I am going on and on. about myself (after all I am my mother's daughter) but the reason I agreed with justmehere more or less is that the trust you speak of - is really a way to ask: can you trust yourself to survive and to take care of yourself and work with the therapist? you do not need to fall in love or trust anyone until you know them. They are not our parents. They are professionals who know what they are doing. We can judge them in their competence. do they show up on time? do they take criticisms with grain of salt? do they express when they are wrong? We can judge them on these things but not loving them or trusting them or blalahahah in our heads. We go to therapist to learn how to trust - most of us we do? So that takes time and should not be something that happens so easy. By the time you consciously learn to trust a therapist, imho, you are already up in our alley for recovery. If you never do and stay for years defending them in your head, that is like psychosis level, and rightfully so. But if you are falling in love, trusting them on the first session, hmmm that is questionable too and actually probably just as hard to change if you cannt trust them at all. There has to be some improvement in the trust spectrum.
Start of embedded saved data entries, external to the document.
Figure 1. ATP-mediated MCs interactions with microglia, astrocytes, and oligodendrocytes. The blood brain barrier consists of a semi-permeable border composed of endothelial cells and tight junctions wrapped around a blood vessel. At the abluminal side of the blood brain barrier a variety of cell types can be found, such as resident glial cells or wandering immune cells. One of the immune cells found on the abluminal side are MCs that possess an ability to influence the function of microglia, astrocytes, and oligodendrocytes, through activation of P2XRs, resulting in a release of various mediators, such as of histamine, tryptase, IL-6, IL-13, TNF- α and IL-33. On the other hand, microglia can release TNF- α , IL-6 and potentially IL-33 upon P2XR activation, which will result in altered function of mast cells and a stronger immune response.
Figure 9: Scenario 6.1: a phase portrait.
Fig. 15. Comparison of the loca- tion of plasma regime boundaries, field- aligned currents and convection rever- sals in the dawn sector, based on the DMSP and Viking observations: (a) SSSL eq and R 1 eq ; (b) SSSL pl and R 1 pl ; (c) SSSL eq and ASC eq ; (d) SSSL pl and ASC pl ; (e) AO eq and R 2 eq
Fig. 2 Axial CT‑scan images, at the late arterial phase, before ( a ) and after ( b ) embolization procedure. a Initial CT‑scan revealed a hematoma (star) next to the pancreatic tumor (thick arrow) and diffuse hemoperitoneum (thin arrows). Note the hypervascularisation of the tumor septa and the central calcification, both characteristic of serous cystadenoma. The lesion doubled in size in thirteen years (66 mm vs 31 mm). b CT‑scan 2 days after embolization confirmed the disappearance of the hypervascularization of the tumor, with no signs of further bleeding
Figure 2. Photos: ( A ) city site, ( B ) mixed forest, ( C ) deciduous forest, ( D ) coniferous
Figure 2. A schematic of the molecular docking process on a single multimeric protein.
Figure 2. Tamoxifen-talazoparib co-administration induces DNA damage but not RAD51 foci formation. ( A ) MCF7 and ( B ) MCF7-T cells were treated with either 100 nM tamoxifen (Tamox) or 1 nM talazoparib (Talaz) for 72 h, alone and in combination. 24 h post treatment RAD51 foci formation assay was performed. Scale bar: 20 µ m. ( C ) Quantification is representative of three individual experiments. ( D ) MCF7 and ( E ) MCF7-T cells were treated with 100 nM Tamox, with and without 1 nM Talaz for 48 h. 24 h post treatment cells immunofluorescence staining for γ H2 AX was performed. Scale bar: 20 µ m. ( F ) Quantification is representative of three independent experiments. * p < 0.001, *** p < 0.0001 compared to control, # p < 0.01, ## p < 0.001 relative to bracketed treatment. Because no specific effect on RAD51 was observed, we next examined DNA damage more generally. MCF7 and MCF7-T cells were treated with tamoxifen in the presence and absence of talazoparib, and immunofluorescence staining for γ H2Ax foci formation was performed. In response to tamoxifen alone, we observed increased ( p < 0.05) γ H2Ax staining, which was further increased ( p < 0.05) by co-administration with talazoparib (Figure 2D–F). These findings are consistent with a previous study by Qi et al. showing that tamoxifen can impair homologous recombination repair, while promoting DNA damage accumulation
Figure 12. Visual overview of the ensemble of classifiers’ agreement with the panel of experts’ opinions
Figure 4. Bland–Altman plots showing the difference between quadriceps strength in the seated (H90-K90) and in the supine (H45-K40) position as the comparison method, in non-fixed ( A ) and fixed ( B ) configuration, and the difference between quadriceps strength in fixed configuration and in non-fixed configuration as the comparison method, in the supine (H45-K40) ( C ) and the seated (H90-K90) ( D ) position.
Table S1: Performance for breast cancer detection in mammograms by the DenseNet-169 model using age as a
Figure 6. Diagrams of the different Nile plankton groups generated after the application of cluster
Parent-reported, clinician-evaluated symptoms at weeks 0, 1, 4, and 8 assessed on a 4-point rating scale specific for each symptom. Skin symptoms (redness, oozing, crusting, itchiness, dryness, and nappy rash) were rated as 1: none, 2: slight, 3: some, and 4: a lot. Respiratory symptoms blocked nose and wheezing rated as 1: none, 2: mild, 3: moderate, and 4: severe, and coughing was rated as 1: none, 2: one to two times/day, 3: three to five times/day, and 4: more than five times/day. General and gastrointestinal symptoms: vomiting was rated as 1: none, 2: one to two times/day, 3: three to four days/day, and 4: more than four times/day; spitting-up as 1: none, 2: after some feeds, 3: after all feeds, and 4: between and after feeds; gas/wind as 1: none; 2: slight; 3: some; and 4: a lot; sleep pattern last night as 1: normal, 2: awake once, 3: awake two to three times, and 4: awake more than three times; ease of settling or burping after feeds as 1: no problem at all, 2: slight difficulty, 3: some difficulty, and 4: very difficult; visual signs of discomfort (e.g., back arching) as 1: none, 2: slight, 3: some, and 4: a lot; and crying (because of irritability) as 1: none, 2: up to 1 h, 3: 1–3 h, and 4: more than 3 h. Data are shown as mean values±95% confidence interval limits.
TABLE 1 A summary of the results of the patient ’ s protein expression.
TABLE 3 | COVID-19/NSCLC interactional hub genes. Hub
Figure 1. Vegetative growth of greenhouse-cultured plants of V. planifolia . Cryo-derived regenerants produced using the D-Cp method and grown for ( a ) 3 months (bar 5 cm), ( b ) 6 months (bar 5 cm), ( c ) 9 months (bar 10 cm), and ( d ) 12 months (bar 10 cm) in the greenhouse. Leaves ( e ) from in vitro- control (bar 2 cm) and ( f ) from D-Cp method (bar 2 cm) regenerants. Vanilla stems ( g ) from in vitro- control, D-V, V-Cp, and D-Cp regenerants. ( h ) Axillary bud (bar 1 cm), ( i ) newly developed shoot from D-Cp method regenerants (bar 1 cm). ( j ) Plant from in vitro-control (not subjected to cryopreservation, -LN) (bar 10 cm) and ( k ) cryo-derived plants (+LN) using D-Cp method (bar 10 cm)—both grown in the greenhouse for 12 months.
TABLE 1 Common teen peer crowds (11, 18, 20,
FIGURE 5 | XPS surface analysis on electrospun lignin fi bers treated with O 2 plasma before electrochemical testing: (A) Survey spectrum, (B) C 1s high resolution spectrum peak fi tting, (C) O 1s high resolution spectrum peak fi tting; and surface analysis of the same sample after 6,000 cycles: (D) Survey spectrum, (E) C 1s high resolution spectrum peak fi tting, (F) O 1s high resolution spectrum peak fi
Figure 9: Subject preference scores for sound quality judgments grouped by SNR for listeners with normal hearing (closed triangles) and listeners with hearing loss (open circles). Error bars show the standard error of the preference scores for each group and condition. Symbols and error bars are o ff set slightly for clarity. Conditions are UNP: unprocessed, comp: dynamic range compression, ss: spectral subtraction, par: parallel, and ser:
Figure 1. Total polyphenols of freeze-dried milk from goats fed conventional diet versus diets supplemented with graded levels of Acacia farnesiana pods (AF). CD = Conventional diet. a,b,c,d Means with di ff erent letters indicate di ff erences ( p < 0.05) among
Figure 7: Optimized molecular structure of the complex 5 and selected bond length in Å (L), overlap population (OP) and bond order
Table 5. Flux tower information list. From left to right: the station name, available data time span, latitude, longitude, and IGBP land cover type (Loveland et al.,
Of course much easier saying than done, of course.
In your post, the fact you are aware that your reflections are down is huge plus. It shows you are not as out as you may think otherwise. I honestly do not like therapist who says to me you are negative especially so early on but maybe, you appear and are more functional (or pretend) and she thought you could handle that comment now and it is obvious you did not. Humans are fallible. You can use your functional side and state you are vulnerable now and need support. No way a good therapist will push that back. Ask what you need rather than having her read your mind.
much easier saying than done of course but his has been my experience.
I left them and I benefited from the leaving experiences and learned a lot more about myself like I can speak up and leave even though I felt guilty and trapped just like when I was a child. I felt abandoned even though I was abandoning. I felt stupid and I felt crazy like I do not get along with anyone - even professionals...but I did and I am happy for learning all those things. But I live in a big city and could also find other therapist which could impact if I was in a small town.
I hope you stay and share your experience and take your time to get back your reflection skills but do not turn off your ability to be alert and assess the situation if it does not feel right. Be safe and be kind to yourself.